In his formal complaint to the Press Council, Mr Lee disputed that. The February 2 article said the "holding company's income is also expected to contribute to the operational costs of a $170 million ticketing project." He added: "One could infer from this that the operational costs are in fact extra."
He pointed out Auckland Regional Holdings and the ARC were also expected to contribute to ongoing operational costs of a $1 billion electric train system mentioned in the article.
While it was correct the operational cost over 10 years was estimated to be $6.5 million a year, the region's cost would be 40 per cent of that. But adding that figure to the $80 million capital cost gave a total of less than $150 million, not $170 million.
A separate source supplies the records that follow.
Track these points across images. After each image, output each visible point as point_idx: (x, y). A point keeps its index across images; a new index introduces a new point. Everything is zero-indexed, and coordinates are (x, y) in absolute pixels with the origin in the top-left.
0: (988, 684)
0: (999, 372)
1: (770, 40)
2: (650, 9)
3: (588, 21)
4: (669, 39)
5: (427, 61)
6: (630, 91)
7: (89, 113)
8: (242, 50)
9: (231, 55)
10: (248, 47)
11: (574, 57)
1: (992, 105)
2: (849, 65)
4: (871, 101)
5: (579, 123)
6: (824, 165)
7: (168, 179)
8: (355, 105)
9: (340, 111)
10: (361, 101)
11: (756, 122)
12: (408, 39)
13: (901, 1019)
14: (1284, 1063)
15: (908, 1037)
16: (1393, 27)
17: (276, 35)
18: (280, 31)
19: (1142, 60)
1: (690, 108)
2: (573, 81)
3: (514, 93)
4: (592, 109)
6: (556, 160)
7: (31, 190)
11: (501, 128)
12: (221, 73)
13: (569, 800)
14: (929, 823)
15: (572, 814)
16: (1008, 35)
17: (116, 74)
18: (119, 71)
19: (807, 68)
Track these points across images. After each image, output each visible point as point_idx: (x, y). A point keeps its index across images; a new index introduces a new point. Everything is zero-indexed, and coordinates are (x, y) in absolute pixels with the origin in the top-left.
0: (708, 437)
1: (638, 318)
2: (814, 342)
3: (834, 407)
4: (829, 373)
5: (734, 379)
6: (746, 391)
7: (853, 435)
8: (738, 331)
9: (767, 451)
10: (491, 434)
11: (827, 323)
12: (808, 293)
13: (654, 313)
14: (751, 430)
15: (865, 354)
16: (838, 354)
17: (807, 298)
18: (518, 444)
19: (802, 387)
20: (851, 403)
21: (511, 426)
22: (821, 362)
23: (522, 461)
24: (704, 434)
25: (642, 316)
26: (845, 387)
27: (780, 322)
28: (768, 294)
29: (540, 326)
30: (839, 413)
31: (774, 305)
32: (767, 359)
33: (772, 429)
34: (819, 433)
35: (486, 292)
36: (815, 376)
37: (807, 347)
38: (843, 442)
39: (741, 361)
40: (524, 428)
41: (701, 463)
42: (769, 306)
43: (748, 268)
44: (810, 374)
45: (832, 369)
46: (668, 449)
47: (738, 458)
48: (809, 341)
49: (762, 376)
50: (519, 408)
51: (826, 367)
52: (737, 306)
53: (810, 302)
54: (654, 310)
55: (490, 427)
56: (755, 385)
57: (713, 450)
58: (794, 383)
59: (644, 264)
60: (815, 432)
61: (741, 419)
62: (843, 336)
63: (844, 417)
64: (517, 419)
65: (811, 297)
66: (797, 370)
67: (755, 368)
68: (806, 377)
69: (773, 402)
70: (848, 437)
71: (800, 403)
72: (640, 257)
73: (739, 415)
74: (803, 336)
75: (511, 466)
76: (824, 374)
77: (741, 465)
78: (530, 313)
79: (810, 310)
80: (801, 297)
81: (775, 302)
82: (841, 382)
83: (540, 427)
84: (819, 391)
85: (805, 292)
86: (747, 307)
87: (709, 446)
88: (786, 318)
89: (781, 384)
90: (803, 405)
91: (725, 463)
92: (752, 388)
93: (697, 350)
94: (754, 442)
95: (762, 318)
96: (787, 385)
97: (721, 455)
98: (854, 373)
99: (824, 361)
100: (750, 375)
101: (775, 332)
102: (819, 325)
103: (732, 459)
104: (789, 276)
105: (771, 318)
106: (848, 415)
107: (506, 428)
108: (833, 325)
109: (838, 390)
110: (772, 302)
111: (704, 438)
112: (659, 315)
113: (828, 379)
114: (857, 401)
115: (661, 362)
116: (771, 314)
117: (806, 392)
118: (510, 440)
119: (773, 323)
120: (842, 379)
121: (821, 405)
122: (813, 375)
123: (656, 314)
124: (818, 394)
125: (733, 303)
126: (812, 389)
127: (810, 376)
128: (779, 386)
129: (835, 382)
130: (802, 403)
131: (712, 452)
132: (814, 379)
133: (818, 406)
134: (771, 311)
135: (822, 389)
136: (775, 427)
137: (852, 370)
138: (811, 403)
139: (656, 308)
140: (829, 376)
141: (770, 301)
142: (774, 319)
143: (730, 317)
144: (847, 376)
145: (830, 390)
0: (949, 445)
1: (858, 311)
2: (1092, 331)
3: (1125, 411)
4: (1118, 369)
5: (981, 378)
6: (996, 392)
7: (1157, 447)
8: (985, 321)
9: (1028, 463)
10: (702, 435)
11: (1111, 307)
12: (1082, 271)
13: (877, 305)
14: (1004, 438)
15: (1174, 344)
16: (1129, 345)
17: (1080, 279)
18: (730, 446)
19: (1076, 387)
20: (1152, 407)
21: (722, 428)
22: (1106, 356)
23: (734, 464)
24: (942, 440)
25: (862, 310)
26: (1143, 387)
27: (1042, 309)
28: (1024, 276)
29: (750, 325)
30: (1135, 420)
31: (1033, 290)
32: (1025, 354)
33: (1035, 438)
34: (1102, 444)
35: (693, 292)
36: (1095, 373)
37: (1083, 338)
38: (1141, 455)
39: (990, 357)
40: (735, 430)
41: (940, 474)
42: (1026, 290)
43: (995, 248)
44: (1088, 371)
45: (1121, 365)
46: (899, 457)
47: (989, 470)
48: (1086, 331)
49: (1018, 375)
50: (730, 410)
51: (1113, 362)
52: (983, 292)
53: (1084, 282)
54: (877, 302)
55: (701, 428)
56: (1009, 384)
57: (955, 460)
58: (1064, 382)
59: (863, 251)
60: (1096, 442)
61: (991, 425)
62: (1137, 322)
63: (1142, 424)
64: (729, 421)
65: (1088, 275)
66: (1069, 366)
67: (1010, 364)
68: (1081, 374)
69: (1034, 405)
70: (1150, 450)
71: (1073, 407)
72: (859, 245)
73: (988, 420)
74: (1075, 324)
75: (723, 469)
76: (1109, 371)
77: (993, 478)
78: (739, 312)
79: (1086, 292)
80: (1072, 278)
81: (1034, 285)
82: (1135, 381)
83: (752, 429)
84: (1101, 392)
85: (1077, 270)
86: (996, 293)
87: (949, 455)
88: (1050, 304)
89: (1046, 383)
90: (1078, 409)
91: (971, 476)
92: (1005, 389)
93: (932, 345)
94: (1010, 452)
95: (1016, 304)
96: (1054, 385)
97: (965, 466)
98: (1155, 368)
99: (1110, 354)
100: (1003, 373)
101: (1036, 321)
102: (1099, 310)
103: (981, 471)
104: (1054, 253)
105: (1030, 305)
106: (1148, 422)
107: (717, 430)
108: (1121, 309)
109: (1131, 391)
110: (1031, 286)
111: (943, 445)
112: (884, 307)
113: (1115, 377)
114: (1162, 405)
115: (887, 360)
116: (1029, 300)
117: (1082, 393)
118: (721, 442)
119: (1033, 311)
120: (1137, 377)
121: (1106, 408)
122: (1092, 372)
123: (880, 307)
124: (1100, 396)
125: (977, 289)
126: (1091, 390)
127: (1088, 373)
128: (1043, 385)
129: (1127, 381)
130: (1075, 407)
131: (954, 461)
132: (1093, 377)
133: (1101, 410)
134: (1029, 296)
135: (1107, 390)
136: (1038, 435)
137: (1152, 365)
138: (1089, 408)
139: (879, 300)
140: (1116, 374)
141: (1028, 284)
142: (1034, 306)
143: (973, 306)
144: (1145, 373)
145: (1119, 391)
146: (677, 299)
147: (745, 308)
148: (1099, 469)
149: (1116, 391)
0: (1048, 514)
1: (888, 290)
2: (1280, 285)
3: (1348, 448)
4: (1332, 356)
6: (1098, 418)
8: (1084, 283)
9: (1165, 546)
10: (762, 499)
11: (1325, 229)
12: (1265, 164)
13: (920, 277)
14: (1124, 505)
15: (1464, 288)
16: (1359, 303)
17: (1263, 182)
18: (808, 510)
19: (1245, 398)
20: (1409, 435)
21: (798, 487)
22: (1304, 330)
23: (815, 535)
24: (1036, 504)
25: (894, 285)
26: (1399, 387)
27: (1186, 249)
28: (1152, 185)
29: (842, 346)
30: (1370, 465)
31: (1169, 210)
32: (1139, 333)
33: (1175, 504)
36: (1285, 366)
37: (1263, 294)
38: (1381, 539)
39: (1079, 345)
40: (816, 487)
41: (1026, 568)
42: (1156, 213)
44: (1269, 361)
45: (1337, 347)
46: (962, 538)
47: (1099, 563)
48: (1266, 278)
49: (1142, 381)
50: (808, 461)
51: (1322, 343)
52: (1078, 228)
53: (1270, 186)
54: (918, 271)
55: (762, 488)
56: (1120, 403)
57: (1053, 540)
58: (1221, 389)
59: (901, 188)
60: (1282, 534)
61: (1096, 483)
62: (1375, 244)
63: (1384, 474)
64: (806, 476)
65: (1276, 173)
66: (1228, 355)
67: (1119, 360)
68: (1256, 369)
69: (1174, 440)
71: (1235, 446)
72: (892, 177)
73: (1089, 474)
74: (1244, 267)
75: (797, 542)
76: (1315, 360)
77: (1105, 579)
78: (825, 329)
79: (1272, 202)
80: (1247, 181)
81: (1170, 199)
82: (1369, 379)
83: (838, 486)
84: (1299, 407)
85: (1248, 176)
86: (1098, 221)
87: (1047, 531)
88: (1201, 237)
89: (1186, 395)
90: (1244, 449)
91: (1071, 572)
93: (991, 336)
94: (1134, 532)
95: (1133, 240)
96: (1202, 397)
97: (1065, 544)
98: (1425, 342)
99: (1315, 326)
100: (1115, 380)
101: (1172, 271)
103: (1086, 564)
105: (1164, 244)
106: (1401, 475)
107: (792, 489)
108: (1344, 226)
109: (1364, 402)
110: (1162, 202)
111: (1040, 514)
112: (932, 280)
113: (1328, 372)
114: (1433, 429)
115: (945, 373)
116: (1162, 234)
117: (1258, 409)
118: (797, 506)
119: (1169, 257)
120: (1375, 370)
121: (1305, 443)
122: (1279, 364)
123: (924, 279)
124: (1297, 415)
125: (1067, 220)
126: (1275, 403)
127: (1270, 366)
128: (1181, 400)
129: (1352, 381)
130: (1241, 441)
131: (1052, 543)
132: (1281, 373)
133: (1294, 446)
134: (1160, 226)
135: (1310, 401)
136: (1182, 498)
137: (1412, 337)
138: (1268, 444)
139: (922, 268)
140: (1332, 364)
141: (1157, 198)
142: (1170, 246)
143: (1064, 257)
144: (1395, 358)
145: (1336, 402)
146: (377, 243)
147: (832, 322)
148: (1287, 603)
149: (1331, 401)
The editor's argument was specious. "It is like someone claiming a copy of the Herald costs $10,000 and then explaining that one meant the cost of buying the Herald for 10 years."
DISCUSSION
A first issue for the Press Council is whether a reasonable person reading the February 2 article would believe the reference to the $170 million ticketing project referred to the capital cost or the capital cost plus operational costs.
The article makes two references to the figure - one to the holding company's contribution to the operational costs of the $170 million project. A second, a caption, referred to "the successful tender for the $170 million project".
While operational costs are mentioned, it is by no means clear the figure of $170 million includes both capital and operating costs and the latter are extrapolated over 10 years. The sentence cannot bear the weight the editor places on it. It does not, as the editor says, "clearly" stipulate operating costs as part of the $170 million - it reports only of the holding company contributing to the operating costs of a $170 million project.
The caption does not mention operational costs but links the successful tender to the $170 million project. Without further explanation, the Press Council believes a reader would be entitled to believe that was the capital cost alone.
A second issue is whether the $170 million is correct. The figures by the editor's calculations from the NZTA estimates do not add up to $170 million. It is closer to $150 million. While the editor indicates the $170 million allowed for costs to rise through inflation, this was not stated in the article and readers should have been made aware that such estimates had also been factored in.
The Herald agrees its reporter did misunderstand Mr Lee's figures but the claim the figures are approximately the same is not convincing.
It is obvious no figure can be regarded as accurate because a tender for the integrated ticketing system had yet to be let, and therefore unknown, and operational costs 10 years into the future and rates of inflation can only be regarded as estimates.
Mr Lee's letter, albeit truncated, published on February 12 does present his point of view, but without background about the previous article and letter, its overall corrective or explanatory value is diminished.
It is regrettable both parties did not adopt a more conciliatory approach with a view to resolving the issue so readers and ratepayers could have been better informed on the issue of cost, capital and operational, and the sharing of those costs between central government and the regional council.
DECISION
Mr Lee's complaint about the inaccuracy of the figure is upheld. The caption and sentence in the February 2 article taken together indicate the figure refers to capital costs only and, if it didn't, the Herald should have explained how it reached the figure. There was no reference to the figure including 10 years operating costs.
The publication of Mr Lee's truncated letter does not absolve the Herald. It should have carefully made clear its calculation methodology in the initial article so readers were in no doubt.